Change Control is the formal, documented process for managing and approving changes in quality-critical manufacturing and IT environments. It is widely used in regulated industries such as pharmaceuticals, medical devices, automotive and food production. Its purpose is to ensure that any change to machines, processes, recipes, software, documentation or MES configurations is evaluated, approved, tested and fully traceable before it becomes effective. In GMP-, ISO- and FDA-regulated environments, Change Control is a mandatory requirement, for example under FDA 21 CFR Part 11, EU GMP Annex 11 and ISO 13485.
Why is Change Control important in manufacturing?
Without structured change management, manufacturing organizations face uncontrolled process changes, hidden quality risks, audit findings and production disruptions. If a machine parameter, recipe or MES workflow is modified without formal approval, it can result in non-conforming products, scrap or recalls. Change Control ensures that every change is controlled, transparent and compliant.
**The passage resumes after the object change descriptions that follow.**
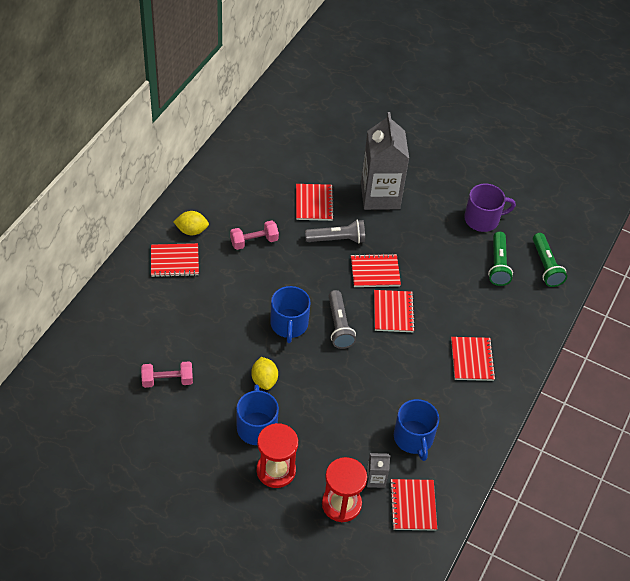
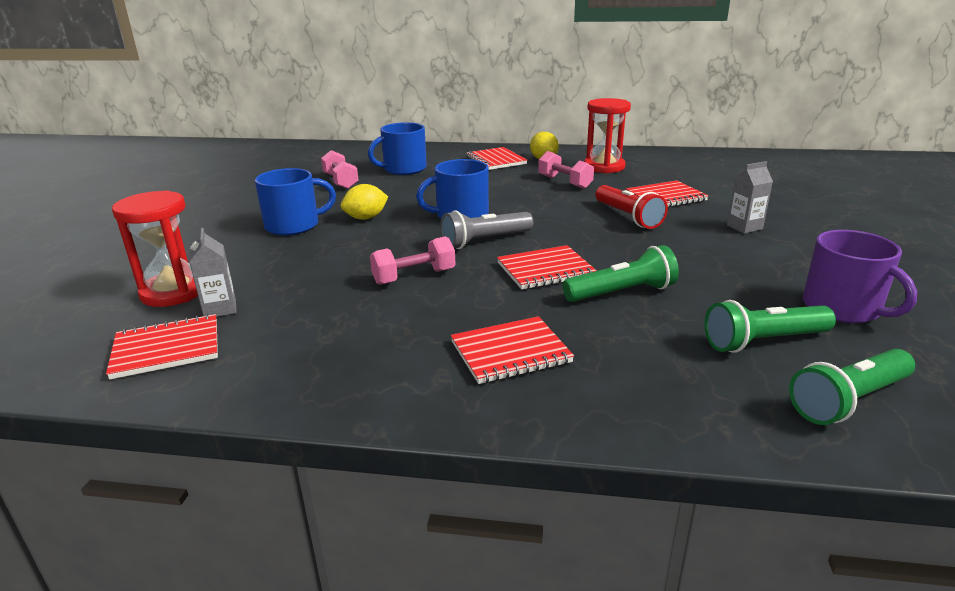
camera: 75 degrees right, 25 degrees down
red hourglass [256,423,298,488] -> red hourglass moved to [584,98,631,173]
grey flashlight [305,220,365,244] -> red flashlight [595,185,668,229]
red notebook [351,253,401,287] -> none
grey carton [361,112,409,210] -> grey carton [727,161,773,234], size x0.42
blue mug [394,399,439,461] -> blue mug moved to [368,122,427,175]
none -> pink dumbbell [370,236,456,285]
none -> green flashlight [563,245,679,302]

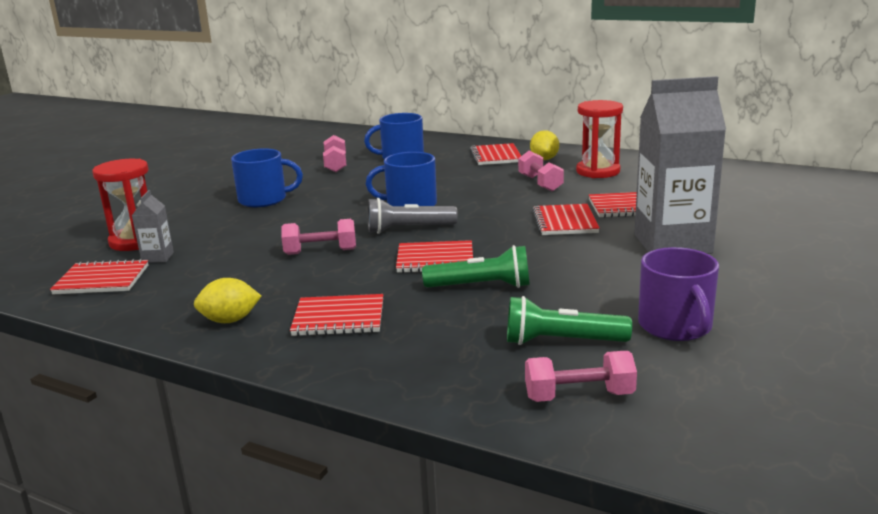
camera: 20 degrees right, 5 degrees down
yellow lemon [341,184,388,220] -> yellow lemon moved to [194,278,261,323]
red flashlight [595,185,668,229] -> red notebook [533,204,600,235]
grey carton [727,161,773,234] -> grey carton [634,76,726,254], size x2.36
green flashlight [789,349,915,425] -> pink dumbbell [525,351,637,402]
Typical Change Control workflow
A standard Change Control process starts with a change request describing the planned modification. This is followed by an impact assessment evaluating quality, compliance, safety and operational risks. The change is then reviewed and approved by defined roles such as quality, engineering and production. Before going live, the change is tested and validated. Finally, it is released and documented in an audit-proof manner.
Role of Change Control in MES
Within a Manufacturing Execution System, Change Control governs recipe changes, parameter sets, routings, quality rules, workflows and system integrations. An MES with built-in Change Control ensures that production logic cannot be modified without authorization and that all changes remain fully traceable for audits and compliance.
Business value of Change Control
Change Control reduces production risk, ensures regulatory compliance and prevents costly errors. At the same time, it enables controlled innovation by allowing new processes, recipes and optimizations to be introduced quickly and safely. For regulated manufacturers, Change Control is a key foundation for quality, audit readiness and operational stability.